══ Article
Photographic Lighting - Photography Light Source Size

Photographic Light source size is a very important aspect of professional photography lighting. Amateur photographers tent to gravitate toward larger and larger light source sizes, where most professional photographers realize how much more effective the use of smaller light sources can be.

Some Photographers prefer smaller lighting equipment.

Bigger is not always better?

You know what they say, it’s not the size of the wave, it’s the motion of the ocean. This concept not only applies to lesser endowed males, but also to food photography lighting.

When it comes to source size for lighting food, or any type of a photographic subject, bigger is not always better. The advantage to using larger light sources is that it tends to be a little safer, more forgiving and easier to use. Bigger light sources tend to make softer shadows and a more gradual conversion form: in light? to in shadow? across the subject matter, which sometimes is more appealing than the contrasty look created by a larger light source. (follow that?) The big disadvantage in using larger light sources is that the larger the source, the less texture it tends to create. The smaller light source tends to create itty bitty shadows across a surface, where the larger source tends to automatically fill in the shadows. The best way to create texture in the studio is to ?scrape? light across the desired surface. The smaller the light, the more texture you end up with. (given the same amount of fill) The more texture you get, the more drama you create.
════
> Do this: According to the article on light source size, what is the main disadvantage of using larger light sources?
══ Data extract
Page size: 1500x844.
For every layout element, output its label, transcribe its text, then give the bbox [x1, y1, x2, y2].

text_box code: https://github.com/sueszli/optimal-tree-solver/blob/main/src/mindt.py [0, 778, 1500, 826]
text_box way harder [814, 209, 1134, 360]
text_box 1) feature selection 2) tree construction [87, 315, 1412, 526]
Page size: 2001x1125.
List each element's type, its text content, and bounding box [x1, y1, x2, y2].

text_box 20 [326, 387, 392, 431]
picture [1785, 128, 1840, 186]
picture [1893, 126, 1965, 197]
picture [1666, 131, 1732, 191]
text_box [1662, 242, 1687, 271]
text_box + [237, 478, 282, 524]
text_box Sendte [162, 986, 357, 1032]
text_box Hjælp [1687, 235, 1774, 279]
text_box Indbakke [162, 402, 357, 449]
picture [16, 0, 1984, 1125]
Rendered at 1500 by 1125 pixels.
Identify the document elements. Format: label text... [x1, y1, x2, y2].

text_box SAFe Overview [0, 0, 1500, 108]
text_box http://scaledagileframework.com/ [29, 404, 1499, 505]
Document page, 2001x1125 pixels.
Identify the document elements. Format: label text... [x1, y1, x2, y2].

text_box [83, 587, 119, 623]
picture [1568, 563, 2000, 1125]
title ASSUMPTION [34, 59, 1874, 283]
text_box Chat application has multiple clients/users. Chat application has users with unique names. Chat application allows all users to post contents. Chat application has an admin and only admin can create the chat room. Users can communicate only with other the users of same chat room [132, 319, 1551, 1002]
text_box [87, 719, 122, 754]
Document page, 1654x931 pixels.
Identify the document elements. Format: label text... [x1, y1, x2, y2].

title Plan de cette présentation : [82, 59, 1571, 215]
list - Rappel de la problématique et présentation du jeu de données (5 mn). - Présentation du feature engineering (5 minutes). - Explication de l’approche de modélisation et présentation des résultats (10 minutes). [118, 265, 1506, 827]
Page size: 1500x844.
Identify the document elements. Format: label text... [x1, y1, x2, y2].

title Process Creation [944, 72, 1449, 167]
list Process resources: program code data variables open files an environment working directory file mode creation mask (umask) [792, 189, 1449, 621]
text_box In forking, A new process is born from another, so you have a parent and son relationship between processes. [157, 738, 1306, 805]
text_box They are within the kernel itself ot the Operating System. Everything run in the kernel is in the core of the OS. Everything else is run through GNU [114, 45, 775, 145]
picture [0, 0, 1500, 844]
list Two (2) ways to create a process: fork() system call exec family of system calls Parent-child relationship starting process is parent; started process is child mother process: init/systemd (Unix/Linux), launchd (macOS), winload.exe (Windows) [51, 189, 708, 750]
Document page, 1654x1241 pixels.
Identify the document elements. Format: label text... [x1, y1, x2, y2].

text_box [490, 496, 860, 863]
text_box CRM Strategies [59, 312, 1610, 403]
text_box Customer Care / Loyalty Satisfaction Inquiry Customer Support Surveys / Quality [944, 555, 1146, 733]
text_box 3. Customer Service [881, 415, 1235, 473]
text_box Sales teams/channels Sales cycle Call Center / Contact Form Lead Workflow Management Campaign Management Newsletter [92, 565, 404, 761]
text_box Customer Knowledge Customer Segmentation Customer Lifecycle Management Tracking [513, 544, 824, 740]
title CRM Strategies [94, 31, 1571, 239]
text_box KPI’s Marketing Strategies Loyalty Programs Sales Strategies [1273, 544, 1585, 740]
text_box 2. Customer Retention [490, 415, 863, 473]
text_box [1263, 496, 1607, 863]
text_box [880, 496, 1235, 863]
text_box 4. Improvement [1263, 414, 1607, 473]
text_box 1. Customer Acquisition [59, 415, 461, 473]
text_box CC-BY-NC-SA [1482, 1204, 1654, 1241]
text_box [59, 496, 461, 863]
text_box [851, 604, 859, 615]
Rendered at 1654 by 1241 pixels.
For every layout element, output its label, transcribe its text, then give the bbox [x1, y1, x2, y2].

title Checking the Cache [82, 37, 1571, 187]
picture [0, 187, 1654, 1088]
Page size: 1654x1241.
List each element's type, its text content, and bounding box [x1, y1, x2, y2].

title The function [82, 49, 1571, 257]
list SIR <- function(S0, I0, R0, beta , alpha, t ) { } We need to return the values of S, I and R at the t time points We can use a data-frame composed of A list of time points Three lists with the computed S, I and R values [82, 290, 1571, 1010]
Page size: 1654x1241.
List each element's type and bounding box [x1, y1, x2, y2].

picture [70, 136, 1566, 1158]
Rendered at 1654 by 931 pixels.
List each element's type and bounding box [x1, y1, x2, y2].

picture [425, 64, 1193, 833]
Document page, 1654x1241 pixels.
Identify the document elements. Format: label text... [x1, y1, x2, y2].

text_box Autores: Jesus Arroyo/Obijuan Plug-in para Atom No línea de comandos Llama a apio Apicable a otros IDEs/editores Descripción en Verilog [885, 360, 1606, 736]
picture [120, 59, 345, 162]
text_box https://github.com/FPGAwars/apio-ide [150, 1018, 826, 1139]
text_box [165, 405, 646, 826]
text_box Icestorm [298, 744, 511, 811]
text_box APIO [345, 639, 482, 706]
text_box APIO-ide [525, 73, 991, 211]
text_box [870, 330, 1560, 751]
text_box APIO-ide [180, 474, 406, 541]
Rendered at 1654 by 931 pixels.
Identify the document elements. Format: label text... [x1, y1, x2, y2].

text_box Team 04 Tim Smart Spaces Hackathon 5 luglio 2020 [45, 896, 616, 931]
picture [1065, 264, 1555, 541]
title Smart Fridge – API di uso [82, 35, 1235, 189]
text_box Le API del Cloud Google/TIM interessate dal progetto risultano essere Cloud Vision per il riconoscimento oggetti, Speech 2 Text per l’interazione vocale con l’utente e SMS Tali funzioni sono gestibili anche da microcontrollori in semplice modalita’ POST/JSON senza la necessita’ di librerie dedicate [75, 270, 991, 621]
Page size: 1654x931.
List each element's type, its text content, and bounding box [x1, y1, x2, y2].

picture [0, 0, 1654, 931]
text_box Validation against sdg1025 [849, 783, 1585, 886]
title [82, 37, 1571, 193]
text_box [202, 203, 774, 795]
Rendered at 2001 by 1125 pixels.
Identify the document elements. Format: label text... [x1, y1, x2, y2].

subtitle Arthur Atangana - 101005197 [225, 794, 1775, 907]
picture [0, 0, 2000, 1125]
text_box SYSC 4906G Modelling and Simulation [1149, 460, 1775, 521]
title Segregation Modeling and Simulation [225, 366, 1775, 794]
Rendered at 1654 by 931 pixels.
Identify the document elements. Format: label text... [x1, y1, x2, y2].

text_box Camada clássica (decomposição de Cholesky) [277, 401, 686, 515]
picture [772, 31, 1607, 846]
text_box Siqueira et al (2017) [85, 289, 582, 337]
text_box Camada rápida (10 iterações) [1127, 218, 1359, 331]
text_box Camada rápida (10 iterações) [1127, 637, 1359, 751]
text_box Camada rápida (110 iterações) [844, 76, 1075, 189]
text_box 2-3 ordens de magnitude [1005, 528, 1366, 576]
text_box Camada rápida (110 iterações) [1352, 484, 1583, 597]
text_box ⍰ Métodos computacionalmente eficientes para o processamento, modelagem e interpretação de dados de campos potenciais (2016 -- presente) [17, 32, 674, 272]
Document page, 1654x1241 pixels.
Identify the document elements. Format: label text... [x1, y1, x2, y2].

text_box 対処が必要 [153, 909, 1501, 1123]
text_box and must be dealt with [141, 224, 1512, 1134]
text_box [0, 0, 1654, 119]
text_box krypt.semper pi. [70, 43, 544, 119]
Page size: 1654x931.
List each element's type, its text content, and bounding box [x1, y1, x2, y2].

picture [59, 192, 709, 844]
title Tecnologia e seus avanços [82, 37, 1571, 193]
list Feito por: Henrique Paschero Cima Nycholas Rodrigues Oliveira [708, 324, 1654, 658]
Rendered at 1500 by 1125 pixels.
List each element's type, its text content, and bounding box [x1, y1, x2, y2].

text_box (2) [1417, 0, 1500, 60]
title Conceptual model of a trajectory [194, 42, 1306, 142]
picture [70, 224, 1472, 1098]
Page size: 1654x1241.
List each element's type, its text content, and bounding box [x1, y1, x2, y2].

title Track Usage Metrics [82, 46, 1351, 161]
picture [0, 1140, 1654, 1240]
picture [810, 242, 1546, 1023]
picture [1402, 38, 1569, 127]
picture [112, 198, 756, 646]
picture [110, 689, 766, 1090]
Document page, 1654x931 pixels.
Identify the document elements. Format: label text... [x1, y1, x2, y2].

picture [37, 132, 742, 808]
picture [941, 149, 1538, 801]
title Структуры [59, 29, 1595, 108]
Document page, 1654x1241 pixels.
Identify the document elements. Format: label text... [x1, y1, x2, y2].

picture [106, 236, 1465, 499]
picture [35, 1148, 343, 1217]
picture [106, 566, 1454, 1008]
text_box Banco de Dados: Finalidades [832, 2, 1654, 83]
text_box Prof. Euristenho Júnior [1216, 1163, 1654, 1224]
════
> Solution: The larger the source, the less texture it tends to create.